TASK ITEM: Tally the lines containing "middle" in this data. Respond with the tally alone.

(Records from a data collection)
********************

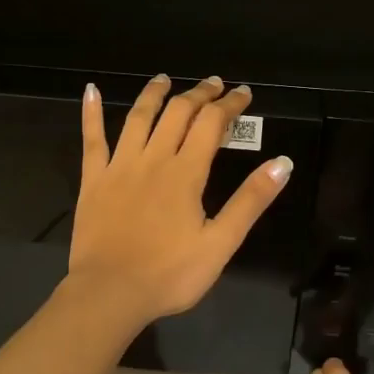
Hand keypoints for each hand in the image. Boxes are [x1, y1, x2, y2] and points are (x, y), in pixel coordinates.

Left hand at [67, 75, 292, 327]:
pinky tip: (91, 91)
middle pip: (177, 113)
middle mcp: (153, 159)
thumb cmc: (170, 274)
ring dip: (154, 94)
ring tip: (165, 79)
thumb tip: (282, 163)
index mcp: (186, 173)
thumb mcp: (221, 243)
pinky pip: (91, 139)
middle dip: (198, 94)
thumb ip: (251, 200)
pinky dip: (90, 113)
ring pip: (138, 118)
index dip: (229, 104)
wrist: (110, 294)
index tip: (243, 93)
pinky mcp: (93, 180)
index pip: (211, 124)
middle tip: (213, 84)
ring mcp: (119, 167)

********************

EXERCISE ANSWER: 4